(Goal of the exercise): Where a line below carries the word "para", include it in the count, then give the count alone.

(Extracted page text data)
--- START ---

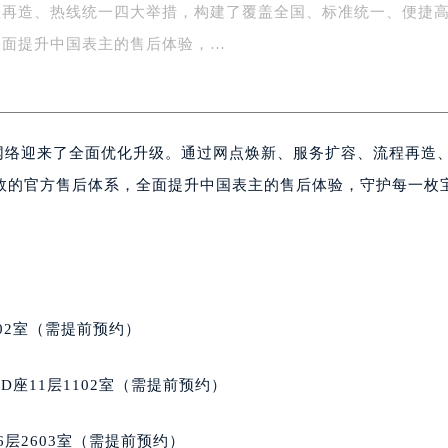
程再造、热线统一四大举措，构建了覆盖全国、标准统一、便捷
字楼1号楼16层1604室（需提前预约）
务中心东塔写字楼（华润万象城）17层1706室（需提前预约）
全面提升中国表主的售后体验，…
场办公楼20层2009室（需提前预约）
写字楼A座5层503-5室（需提前预约）
广场写字楼4号楼22层2209室（需提前预约）
后网络迎来了全面优化升级。通过网点焕新、服务扩容、流程再造
际中心写字楼8层805室（需提前预约）
易中心写字楼A座13层1304室（需提前预约）
效的官方售后体系，全面提升中国表主的售后体验，守护每一枚
绿地双子塔（中央广场）A1座办公楼14层07室（需提前预约）
心写字楼（万象城）15层1508室（需提前预约）
际中心写字楼A塔7层704室（需提前预约）
世界贸易中心大厦南塔写字楼15层07室（需提前预约）
厦写字楼17层1701室（需提前预约）
02室（需提前预约）
厦写字楼1座30层05室（需提前预约）
字楼B座11层1104室（需提前预约）
座11层1102室（需提前预约）
写字楼15层03室（需提前预约）
心写字楼24层2406B室（需提前预约）
层2603室（需提前预约）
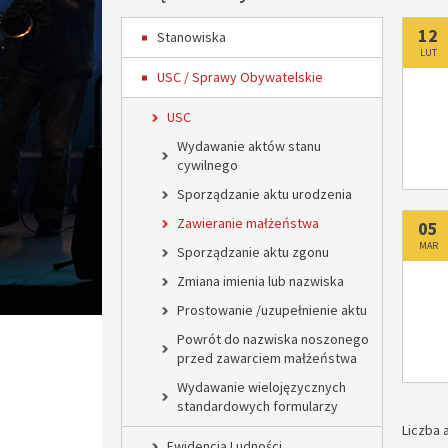
Do
12
Stanowiska
LUT
USC / Sprawy Obywatelskie
USC
Wydawanie aktów stanu
cywilnego
Sporządzanie aktu urodzenia
Zawieranie małżeństwa
Do
05
MAR
Sporządzanie aktu zgonu
Zmiana imienia lub nazwiska
Prostowanie /uzupełnienie aktu
Powrót do nazwiska noszonego
przed zawarciem małżeństwa
Wydawanie wielojęzycznych
standardowych formularzy
Liczba a
Ewidencja Ludności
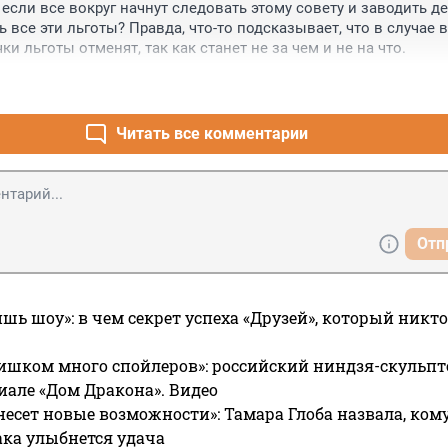
 если все вокруг начнут следовать этому совету и заводить дет
 все эти льготы? Правда, что-то подсказывает, что в случае 
и льготы отменят, так как станет не за чем и не на что.
Читать все комментарии
Отп
ишь шоу»: в чем секрет успеха «Друзей», который никто
ишком много спойлеров»: российский ниндзя-скульпт
риале «Дом Дракона». Видео
несет новые возможности»: Тамара Глоба назвала, кому
ака улыбнется удача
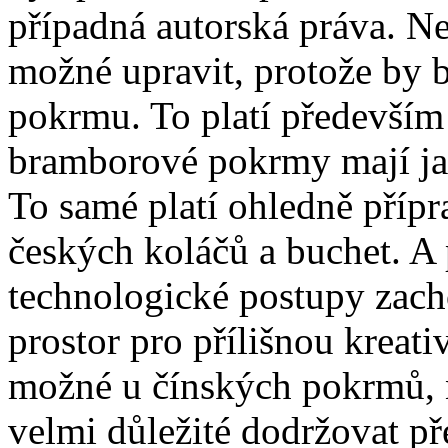
případná autorská práva. N
možné upravit, protože by b
pokrmu. To platí především 
bramborové pokrmy mají ja
To samé platí ohledně přípr
českých koláčů a buchet. A
technologické postupy zach
prostor pro přílišnou kreati
možné u čínských pokrmů, 
velmi důležité dodržovat p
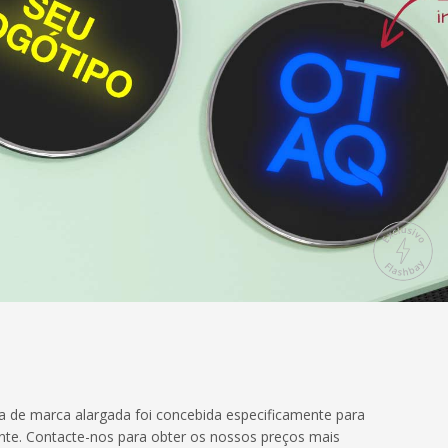
ea de marca alargada foi concebida especificamente para
ente. Contacte-nos para obter os nossos preços mais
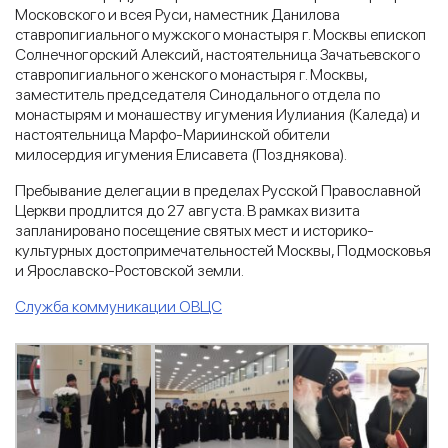
Московского и всея Руси, наместник Данилова
ставропигиального мужского монастыря г. Москвы епископ
Солнечногорский Алексий, настоятельница Зачатьевского
ставропигиального женского монастыря г. Москвы,
заместитель председателя Синодального отдела по
монастырям и монашеству игумения Иулиания (Каледа) и
настоятельница Марфо-Мариинской обители
милосердия игумения Елисавета (Позднякова).
Пребывание делегации в пределах Русской Православной
Церкви продлится до 27 августа. В рамках визита
запланировано посещение святых мест и историко-
культурных достопримечательностей Москвы, Подмосковья
и Ярославско-Ростовской земли.
Служба коммуникации ОВЦС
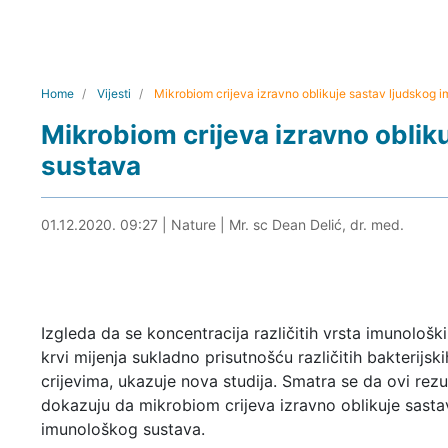
Home
Vijesti
Mikrobiom crijeva izravno oblikuje sastav ljudskog 
Mikrobiom crijeva izravno oblik
sustava
01.12.2020. 09:42
01.12.2020. 09:27
|
Nature
|
Mr. sc Dean Delić, dr. med.
Izgleda da se koncentracija različitih vrsta imunološki
krvi mijenja sukladno prisutnošću različitih bakterijsk
crijevima, ukazuje nova studija. Smatra se da ovi rezul
dokazuju da mikrobiom crijeva izravno oblikuje sasta
imunološkog sustava.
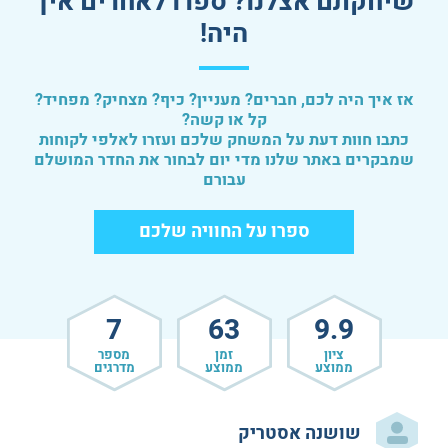
שיחקתם אצלנו? ספרו לאחרים איך
היה!
אז איך היה לכם, חברים? מעניין? כיף? מצחיק? מפחיד?
קל או קשה?
כתבו חוות דעת על המשחק שלכם ועזרו לאלפי לקוחות
שמבקרים באתר שלנו מדי יום לבחור את החדר המושלם
עבורם
ספרו על החוויה שלכם
7
63
9.9
ציון
זמן
מספר
ממוצע
ממוצע
מדרגים
שושנה אסטריק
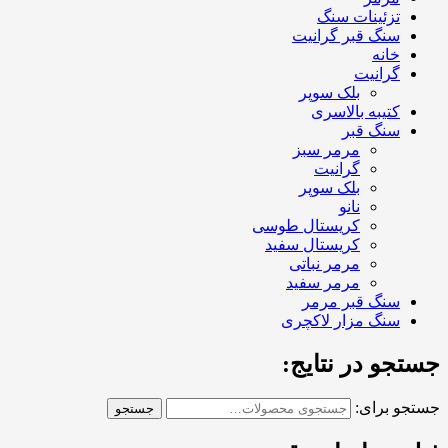
تزئینات سنگ
سنگ قبر گرانیت
خانه
گرانیت
بلک سوپر
کتیبه بالاسری
سنگ قبر
مرمر سبز
گرانیت
بلک سوپر
نانو
کریستال طوسی
کریستال سفید
مرمر نباتی
مرمر سفید
سنگ قبر مرمر
سنگ مزار لاکچری
جستجو در نتایج:
جستجو برای:
جستجو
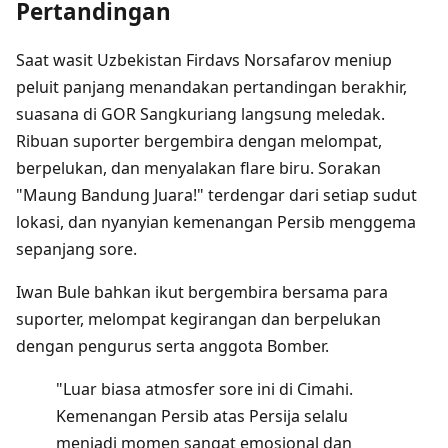
Pertandingan
Saat wasit Uzbekistan Firdavs Norsafarov meniup
peluit panjang menandakan pertandingan berakhir,
suasana di GOR Sangkuriang langsung meledak.
Ribuan suporter bergembira dengan melompat,
berpelukan, dan menyalakan flare biru. Sorakan
"Maung Bandung Juara!" terdengar dari setiap sudut
lokasi, dan nyanyian kemenangan Persib menggema
sepanjang sore.
Iwan Bule bahkan ikut bergembira bersama para
suporter, melompat kegirangan dan berpelukan
dengan pengurus serta anggota Bomber.
"Luar biasa atmosfer sore ini di Cimahi.
Kemenangan Persib atas Persija selalu
menjadi momen sangat emosional dan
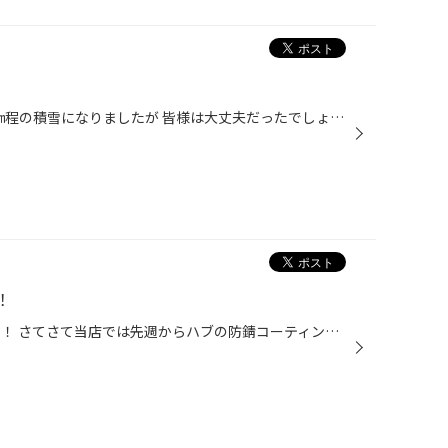
今日は午前中から降雪があり、8㎝程の積雪になりましたが 皆様は大丈夫だったでしょうか？ 当店では、その影響で急遽スタッドレスタイヤの取付が数台あり、バタバタとしておりましたが 在庫もまだございますので、必要な方は是非お問い合わせください。 今現在は道路も雪は無くなりましたが、明日の...
！
こんにちは！ スタッフの片岡です！ さてさて当店では先週からハブの防錆コーティングを始めました！ ホイールを装着する部分であるハブは 構造上水が入ってしまうと中々水が抜けないものとなっていて 新車の状態から早いと1年足らずで錆が発生してきてしまいます… この錆を放っておくとホイール脱...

--- END ---

(Written response): 3